«Handelszeitung Online»: Wie nervös sind Russlands Oligarchen?
Stefan Meister: Viel nervöser, als Präsident Putin und Premierminister Medwedew das zum Ausdruck bringen. Besonders von Oligarchen-Anwälten gibt es Statements, in denen sie Vergleiche ziehen etwa zur Enteignung der Juden in Nazi-Deutschland. Es herrscht eine sehr grosse Nervosität, was die Gelder in Zypern angeht, aber auch in Bezug auf das ganze Geschäftsmodell, das die Oligarchen mithilfe von Holdings über Zypern abwickeln.
Ist man im Kreml beleidigt, dass man von der EU nicht einbezogen wurde in die Zypern-Verhandlungen?
Es geht hier um grosse Summen russischen Geldes und die EU hat relativ wenig mit Moskau kommuniziert. Da ist man schon etwas verärgert.

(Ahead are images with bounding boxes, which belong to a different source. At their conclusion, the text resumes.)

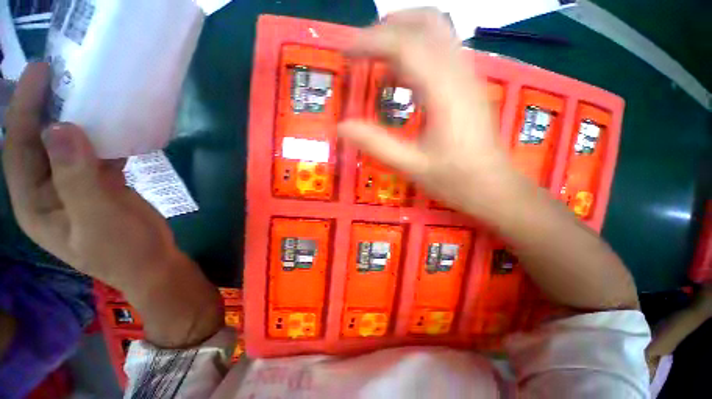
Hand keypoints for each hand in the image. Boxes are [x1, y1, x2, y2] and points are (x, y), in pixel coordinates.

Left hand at [3, 63, 222, 346]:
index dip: (26, 109)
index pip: (19, 148)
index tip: (41, 73)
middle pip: (40, 142)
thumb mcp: (98, 218)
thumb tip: (61, 128)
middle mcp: (48, 189)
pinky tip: (114, 123)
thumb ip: (77, 178)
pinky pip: (95, 153)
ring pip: (68, 145)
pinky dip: (103, 136)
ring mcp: (75, 186)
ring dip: (76, 118)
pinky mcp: (101, 184)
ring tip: (87, 91)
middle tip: (62, 74)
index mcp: (35, 202)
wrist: (155, 262)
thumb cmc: (124, 250)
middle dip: (46, 107)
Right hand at [338, 9, 519, 217]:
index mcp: (443, 91)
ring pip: (436, 31)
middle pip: (425, 23)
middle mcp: (458, 72)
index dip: (370, 41)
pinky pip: (441, 51)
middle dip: (387, 28)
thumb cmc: (454, 179)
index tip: (345, 52)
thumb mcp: (411, 166)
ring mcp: (467, 75)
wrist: (493, 187)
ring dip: (402, 35)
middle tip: (361, 50)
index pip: (404, 45)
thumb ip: (376, 144)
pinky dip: (415, 52)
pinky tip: (401, 78)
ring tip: (377, 60)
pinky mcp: (468, 85)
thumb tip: (342, 126)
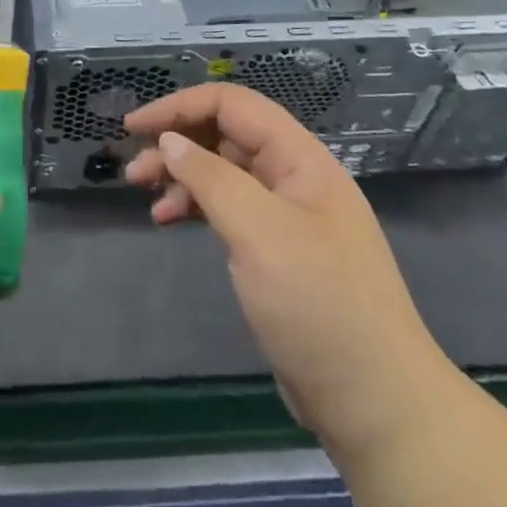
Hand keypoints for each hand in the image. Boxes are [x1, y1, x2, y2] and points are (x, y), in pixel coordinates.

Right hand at [123, 84, 452, 449]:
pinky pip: (228, 209)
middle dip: (176, 143)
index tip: (134, 126)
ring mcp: (286, 216)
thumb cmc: (317, 305)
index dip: (180, 106)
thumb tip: (169, 141)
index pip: (232, 105)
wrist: (373, 402)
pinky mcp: (275, 251)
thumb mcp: (259, 232)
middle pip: (225, 135)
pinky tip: (169, 221)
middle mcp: (294, 178)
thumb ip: (211, 178)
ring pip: (223, 172)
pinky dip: (196, 208)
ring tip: (146, 197)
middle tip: (134, 171)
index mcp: (300, 159)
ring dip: (182, 176)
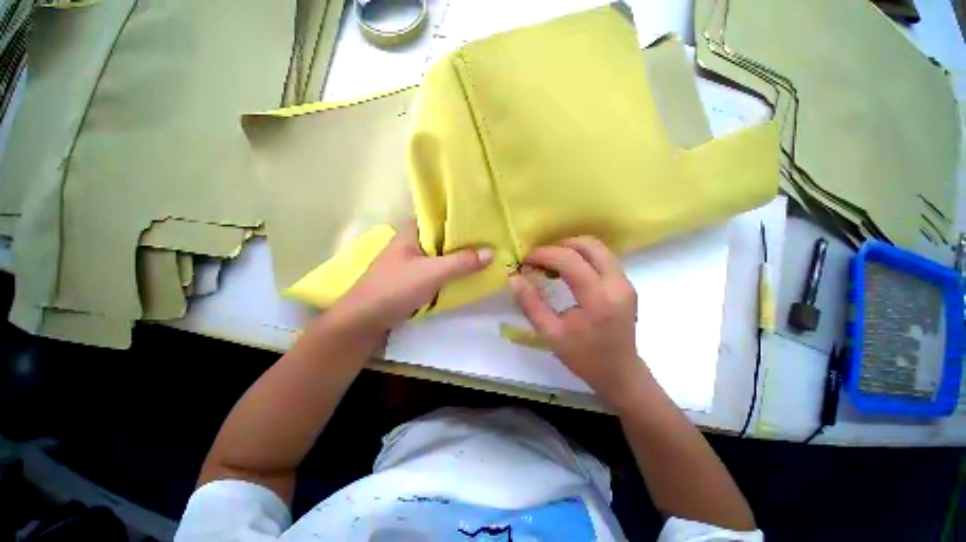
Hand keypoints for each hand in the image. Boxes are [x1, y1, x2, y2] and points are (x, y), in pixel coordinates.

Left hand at [333, 221, 491, 334]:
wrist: (364, 320)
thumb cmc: (395, 289)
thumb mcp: (432, 273)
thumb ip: (462, 262)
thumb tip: (492, 252)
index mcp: (413, 230)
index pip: (442, 215)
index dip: (463, 216)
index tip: (486, 219)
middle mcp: (414, 241)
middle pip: (445, 236)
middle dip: (467, 239)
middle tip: (493, 239)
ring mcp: (414, 260)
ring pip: (443, 253)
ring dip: (461, 256)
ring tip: (488, 253)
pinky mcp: (416, 276)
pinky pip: (440, 268)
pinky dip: (454, 269)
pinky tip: (470, 272)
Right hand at [509, 236, 646, 406]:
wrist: (620, 374)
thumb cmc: (584, 357)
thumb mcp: (550, 334)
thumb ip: (530, 304)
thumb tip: (514, 278)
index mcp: (598, 299)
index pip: (570, 261)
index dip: (544, 254)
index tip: (526, 260)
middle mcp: (617, 284)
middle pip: (589, 245)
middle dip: (559, 245)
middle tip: (540, 258)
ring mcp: (625, 282)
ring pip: (598, 248)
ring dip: (571, 249)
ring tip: (551, 262)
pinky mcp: (626, 284)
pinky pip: (603, 258)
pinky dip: (582, 256)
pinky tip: (567, 270)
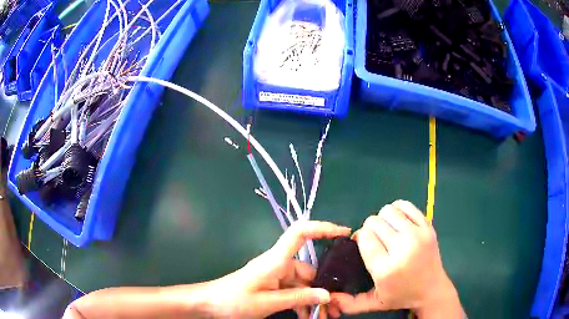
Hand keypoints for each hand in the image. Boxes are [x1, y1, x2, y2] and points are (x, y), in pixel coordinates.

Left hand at [202, 220, 350, 318]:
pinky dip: (302, 303)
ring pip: (304, 285)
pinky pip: (295, 292)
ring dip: (314, 300)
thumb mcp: (267, 302)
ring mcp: (277, 276)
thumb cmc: (234, 300)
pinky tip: (308, 316)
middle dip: (323, 289)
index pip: (300, 233)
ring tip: (324, 316)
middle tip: (335, 309)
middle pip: (309, 271)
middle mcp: (279, 264)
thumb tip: (327, 295)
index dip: (322, 228)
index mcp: (276, 260)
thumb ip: (298, 298)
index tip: (343, 233)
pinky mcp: (274, 286)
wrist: (211, 304)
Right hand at [329, 200, 462, 317]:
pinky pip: (406, 205)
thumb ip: (350, 303)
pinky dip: (397, 209)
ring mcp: (417, 235)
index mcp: (386, 269)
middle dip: (369, 229)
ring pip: (388, 211)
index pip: (364, 237)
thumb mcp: (374, 303)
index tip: (362, 244)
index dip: (359, 237)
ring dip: (383, 219)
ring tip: (387, 230)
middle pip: (374, 222)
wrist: (432, 289)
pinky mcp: (428, 226)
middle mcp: (402, 249)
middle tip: (376, 240)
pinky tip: (398, 221)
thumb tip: (330, 297)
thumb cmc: (401, 296)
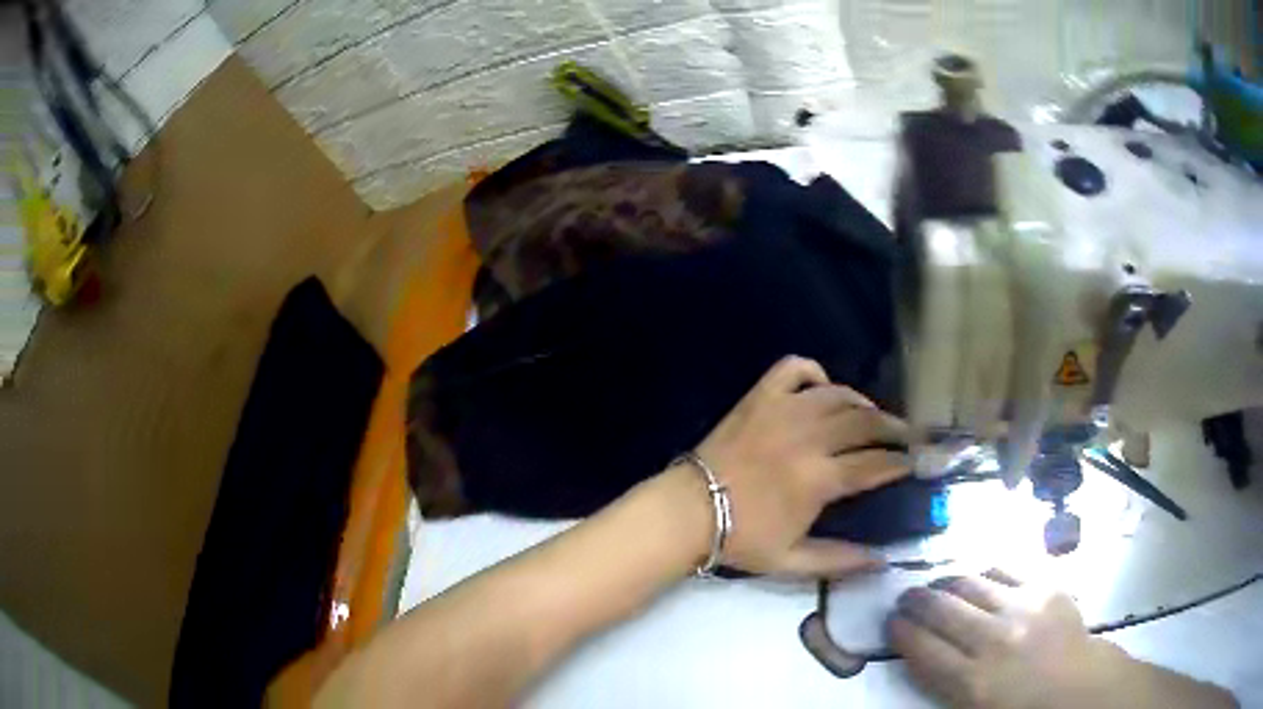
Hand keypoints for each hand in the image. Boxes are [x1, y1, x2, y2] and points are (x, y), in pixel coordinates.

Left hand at [691, 356, 909, 577]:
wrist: (688, 511)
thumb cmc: (741, 538)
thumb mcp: (791, 561)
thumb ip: (840, 560)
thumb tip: (883, 560)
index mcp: (818, 480)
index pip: (875, 464)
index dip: (901, 462)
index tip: (915, 462)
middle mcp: (808, 438)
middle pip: (866, 422)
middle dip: (895, 428)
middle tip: (907, 436)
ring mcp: (783, 411)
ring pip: (838, 394)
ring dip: (862, 402)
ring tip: (872, 416)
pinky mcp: (759, 397)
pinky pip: (794, 368)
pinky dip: (814, 372)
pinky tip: (822, 389)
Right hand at [889, 572, 1238, 708]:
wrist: (1081, 689)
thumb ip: (946, 687)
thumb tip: (924, 657)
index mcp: (972, 683)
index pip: (923, 650)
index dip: (901, 634)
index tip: (890, 624)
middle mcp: (993, 641)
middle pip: (943, 611)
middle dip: (917, 602)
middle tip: (905, 598)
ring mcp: (1023, 608)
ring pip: (971, 584)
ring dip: (947, 581)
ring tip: (936, 583)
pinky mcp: (1047, 587)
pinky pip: (1007, 568)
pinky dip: (985, 569)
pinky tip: (978, 574)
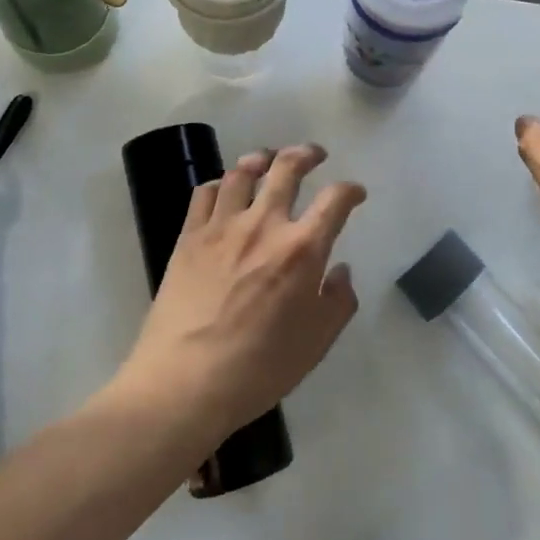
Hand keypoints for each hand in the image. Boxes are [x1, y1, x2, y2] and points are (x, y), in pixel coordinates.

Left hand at [117, 144, 366, 440]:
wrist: (184, 384)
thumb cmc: (259, 368)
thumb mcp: (317, 343)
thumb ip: (338, 301)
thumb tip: (339, 271)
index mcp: (302, 249)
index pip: (335, 200)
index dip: (350, 191)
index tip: (355, 194)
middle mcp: (264, 225)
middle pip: (287, 168)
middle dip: (306, 154)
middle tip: (314, 155)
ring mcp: (222, 227)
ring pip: (243, 172)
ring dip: (261, 159)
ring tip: (268, 160)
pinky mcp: (188, 237)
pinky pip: (206, 193)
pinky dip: (221, 183)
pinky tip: (226, 190)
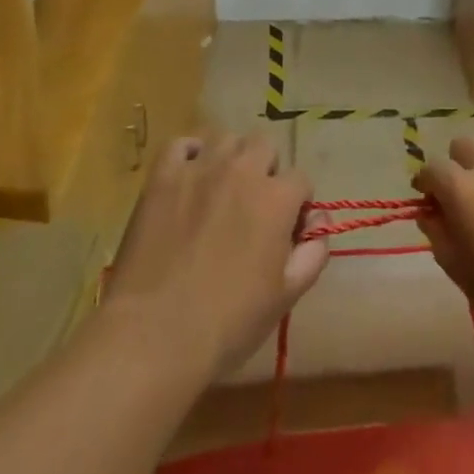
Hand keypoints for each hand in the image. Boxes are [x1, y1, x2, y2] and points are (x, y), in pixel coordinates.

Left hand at [107, 133, 327, 376]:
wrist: (155, 334)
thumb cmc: (229, 322)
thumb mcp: (287, 295)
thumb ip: (313, 252)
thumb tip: (318, 223)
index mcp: (276, 198)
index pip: (301, 180)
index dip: (298, 204)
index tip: (287, 229)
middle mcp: (242, 171)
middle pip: (264, 146)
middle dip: (267, 171)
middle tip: (254, 206)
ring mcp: (199, 169)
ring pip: (226, 139)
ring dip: (232, 158)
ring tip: (222, 189)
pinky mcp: (162, 177)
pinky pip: (181, 145)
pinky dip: (190, 154)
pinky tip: (190, 177)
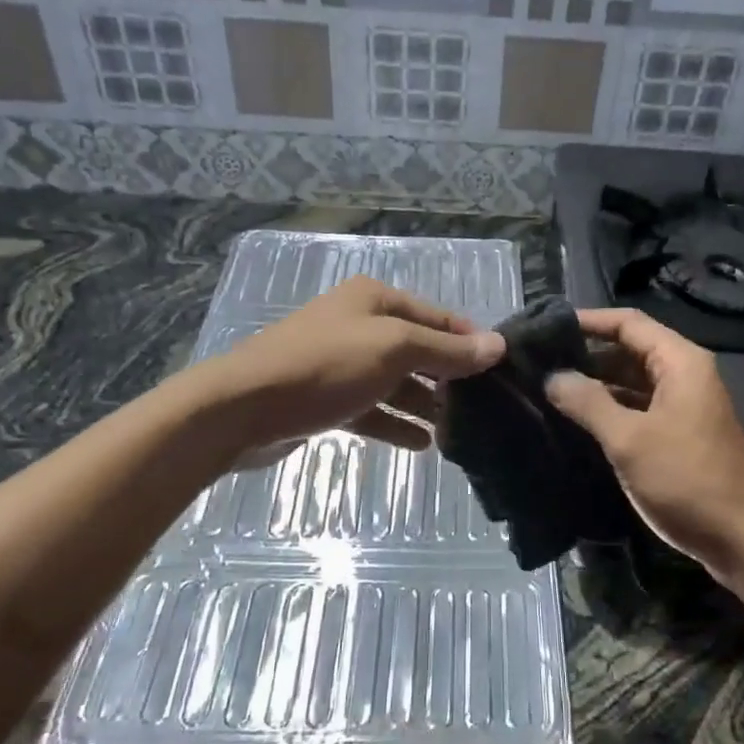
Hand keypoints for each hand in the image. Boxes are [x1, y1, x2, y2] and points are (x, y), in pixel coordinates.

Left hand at [200, 276, 504, 458]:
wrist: (242, 408)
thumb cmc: (325, 366)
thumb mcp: (395, 350)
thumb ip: (447, 351)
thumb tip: (498, 345)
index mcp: (374, 299)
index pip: (437, 315)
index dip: (469, 339)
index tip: (501, 368)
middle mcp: (359, 324)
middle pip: (417, 348)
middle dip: (447, 376)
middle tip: (483, 406)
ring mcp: (340, 362)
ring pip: (395, 382)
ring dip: (424, 404)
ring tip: (458, 431)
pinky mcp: (326, 399)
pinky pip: (372, 408)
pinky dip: (395, 423)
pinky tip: (422, 444)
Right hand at [545, 308, 743, 589]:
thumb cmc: (689, 480)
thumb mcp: (630, 439)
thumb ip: (588, 403)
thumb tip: (551, 376)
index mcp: (679, 362)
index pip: (628, 322)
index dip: (587, 320)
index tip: (545, 326)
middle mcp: (683, 375)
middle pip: (629, 349)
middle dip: (586, 353)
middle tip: (538, 360)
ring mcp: (683, 406)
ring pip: (631, 382)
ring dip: (595, 384)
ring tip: (547, 386)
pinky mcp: (679, 435)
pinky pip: (638, 409)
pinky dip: (609, 409)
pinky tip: (576, 420)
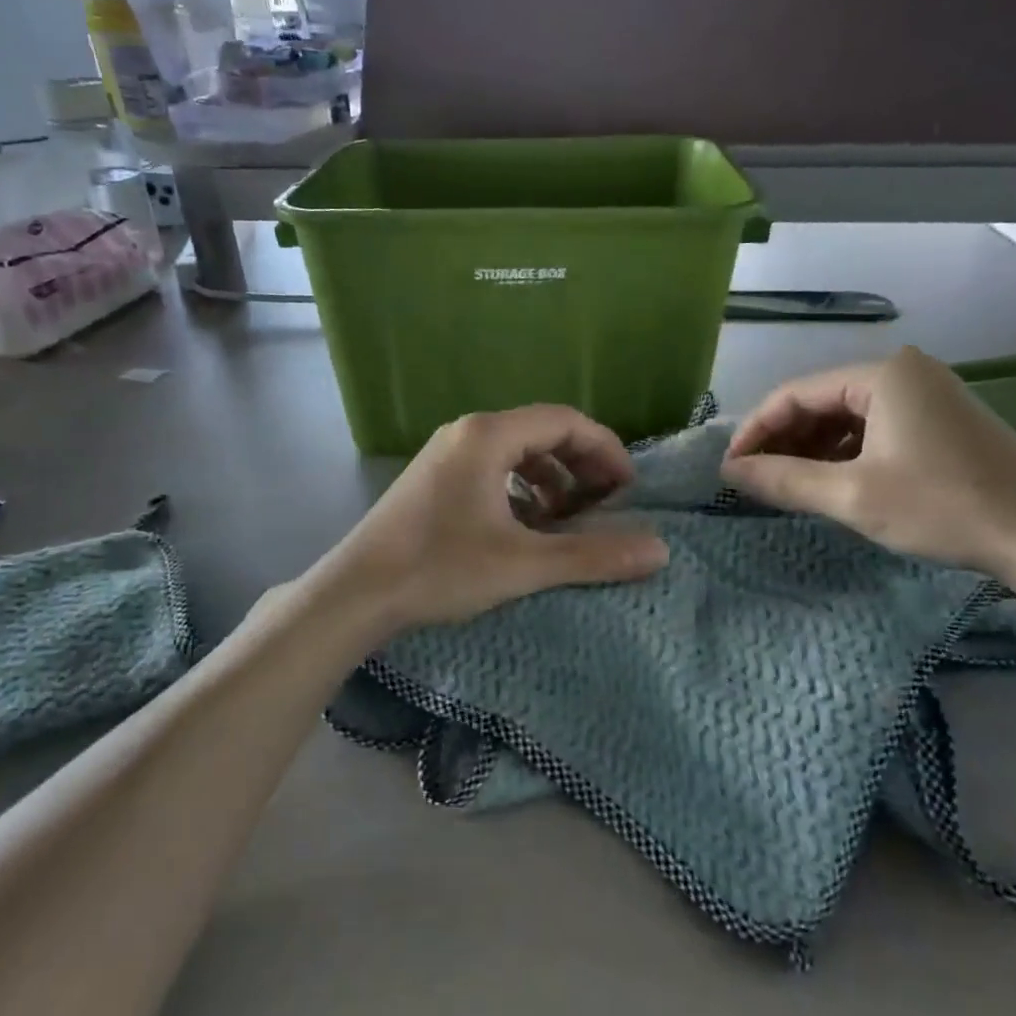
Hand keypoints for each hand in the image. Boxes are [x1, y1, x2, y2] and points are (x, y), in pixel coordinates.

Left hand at [318, 405, 669, 631]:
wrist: (355, 593)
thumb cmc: (439, 568)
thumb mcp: (523, 564)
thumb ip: (592, 555)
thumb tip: (660, 550)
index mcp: (488, 435)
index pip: (566, 421)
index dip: (606, 450)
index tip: (629, 490)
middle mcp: (467, 432)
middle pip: (542, 433)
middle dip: (581, 466)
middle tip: (607, 505)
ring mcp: (446, 455)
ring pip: (516, 454)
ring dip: (552, 482)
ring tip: (570, 521)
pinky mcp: (434, 480)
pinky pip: (493, 472)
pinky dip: (522, 493)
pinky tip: (528, 529)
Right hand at [719, 346, 1015, 580]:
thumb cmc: (944, 507)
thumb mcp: (853, 496)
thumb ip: (784, 480)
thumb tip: (729, 472)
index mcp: (882, 374)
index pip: (795, 393)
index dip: (755, 431)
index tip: (729, 468)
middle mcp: (904, 371)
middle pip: (821, 401)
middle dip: (783, 440)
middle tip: (754, 480)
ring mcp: (928, 394)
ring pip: (847, 416)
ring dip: (812, 449)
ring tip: (786, 485)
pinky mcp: (942, 420)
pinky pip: (875, 428)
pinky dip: (845, 453)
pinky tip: (831, 481)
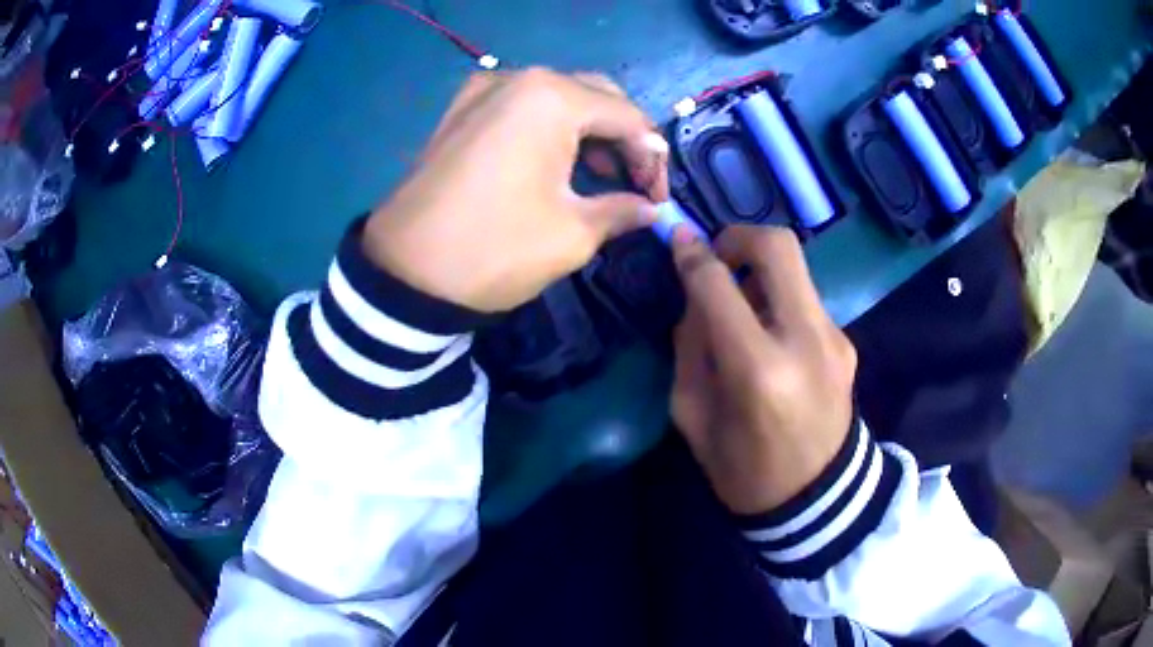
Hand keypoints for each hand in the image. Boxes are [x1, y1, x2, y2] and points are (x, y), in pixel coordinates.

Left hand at [362, 68, 668, 311]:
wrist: (404, 273)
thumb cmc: (495, 249)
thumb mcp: (572, 234)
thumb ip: (622, 210)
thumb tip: (650, 209)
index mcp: (551, 98)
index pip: (628, 117)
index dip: (653, 159)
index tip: (658, 199)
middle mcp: (519, 79)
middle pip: (595, 96)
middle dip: (624, 138)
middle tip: (635, 183)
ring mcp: (483, 90)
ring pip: (558, 99)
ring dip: (589, 132)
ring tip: (600, 177)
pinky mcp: (460, 111)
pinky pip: (521, 108)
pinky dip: (550, 129)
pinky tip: (557, 162)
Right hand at [670, 225, 857, 515]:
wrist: (819, 500)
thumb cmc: (744, 470)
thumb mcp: (694, 417)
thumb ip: (690, 348)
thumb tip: (695, 297)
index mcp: (757, 369)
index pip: (718, 285)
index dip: (692, 255)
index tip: (677, 240)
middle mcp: (804, 339)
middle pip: (778, 247)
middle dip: (739, 237)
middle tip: (717, 257)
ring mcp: (834, 337)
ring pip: (796, 268)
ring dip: (760, 272)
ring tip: (741, 307)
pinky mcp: (846, 342)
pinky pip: (806, 300)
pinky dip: (780, 300)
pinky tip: (771, 335)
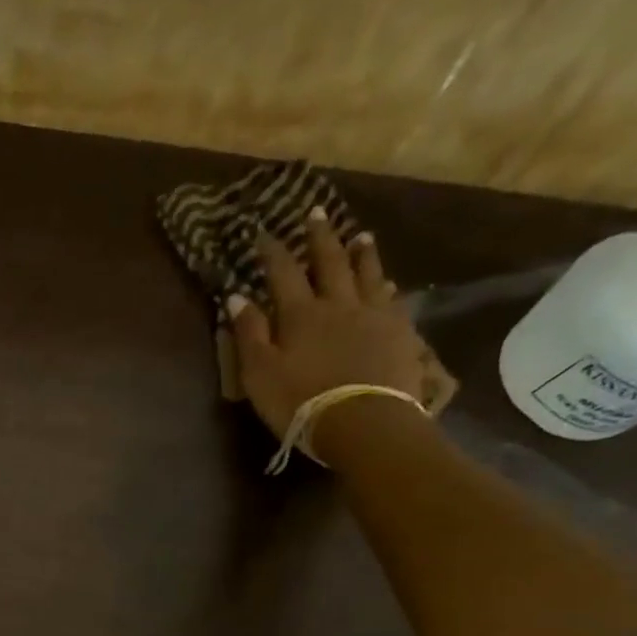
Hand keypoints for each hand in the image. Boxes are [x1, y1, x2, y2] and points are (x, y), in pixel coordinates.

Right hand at [226, 213, 427, 445]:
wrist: (364, 422)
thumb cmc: (301, 401)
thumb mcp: (260, 373)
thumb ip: (249, 334)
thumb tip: (236, 297)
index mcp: (300, 314)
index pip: (282, 273)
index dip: (272, 251)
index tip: (262, 233)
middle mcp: (338, 304)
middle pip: (329, 262)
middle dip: (319, 237)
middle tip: (316, 213)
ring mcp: (373, 315)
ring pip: (367, 273)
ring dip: (361, 253)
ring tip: (359, 236)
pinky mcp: (399, 333)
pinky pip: (391, 300)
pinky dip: (385, 286)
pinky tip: (388, 282)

Wie nimmt die russische Bevölkerung das Ganze wahr?
Es ist ein Thema, aber kein wirklich grosses. Dabei geht es vor allem um den Aspekt, dass die EU nicht in der Lage ist, ihre Schwierigkeiten zu lösen und sich in einer Krise befindet. Es wird weniger als russisches Problem wahrgenommen. Und die Debatte wird auch nicht mehr von der Kritik an Oligarchen bestimmt wie in Putins erster Amtszeit. Korruption in Verwaltung und Politik bewegen die Menschen viel mehr.
Könnte das Thema für Wladimir Putin trotzdem gefährlich werden?
Nein, Zypern ist zwar für manche Firmen und Oligarchen wichtig, aber Putin wird das nicht schwächen. Da hat er ganz andere Probleme: gesellschaftliche Dynamiken in Russland, mit denen er nicht fertig wird, oder etwa den Krieg in Syrien.
Bieten sich hier sogar Chancen für ihn?
Sollte es eine gemeinsame Lösung mit der EU geben, könnte Putin das als positives Beispiel von Kooperation präsentieren. Das ist nicht unwahrscheinlich, da der ökonomische Druck hoch ist. Auf der anderen Seite ist der Präsident innenpolitisch angeschlagen und nutzt Aussenpolitik, um sich zu legitimieren. Er kritisiert die EU, nennt sie ein gescheitertes Modell. Zypern könnte er als weiteren Beleg für das Versagen der EU aufführen und für eine stärkere Integration etwa mit Kasachstan und Weissrussland werben.
Droht da ein neuer Konflikt zwischen Ost und West?
Die Frage, wie die russischen Einlagen in Zypern gesichert werden können, könnte ein ganz schwieriges Thema werden in den EU-Russland-Beziehungen. Aber für einen wirklichen Konflikt sind die wirtschaftlichen Abhängigkeiten viel zu gross. Die Energielieferungen nach Westeuropa und die russischen Investitionen in die Weltwirtschaft sind nur zwei Beispiele. Die Integration ist schon viel weiter vorangeschritten, als wir uns das eingestehen.
Wenn die Oligarchen ihr Geld aus Zypern abziehen, wohin könnte es wandern?
Die Oligarchen nutzen Zypern als idealen Ort, um über ihre Holdings Geschäfte abzuwickeln. Die Schweiz etwa ist für dieses Modell keine Alternative. Die ist eher dafür da, sich niederzulassen, das Geld in Sicherheit zu bringen und anzulegen. In der russischen Fachpresse werden Liechtenstein und die Niederlande als Orte diskutiert, in denen das Zypern-Modell in abgeschwächter Form funktionieren könnte.
Dr. Stefan Meister ist Mitarbeiter der Deutschen Gesellschaft für auswärtige Politik und des Zentrum für Mittel- und Osteuropa der Robert Bosch Stiftung. Zu seinen Schwerpunkten gehören russische Aussen-, Energie- und Wirtschaftspolitik sowie EU-Russland-Beziehungen.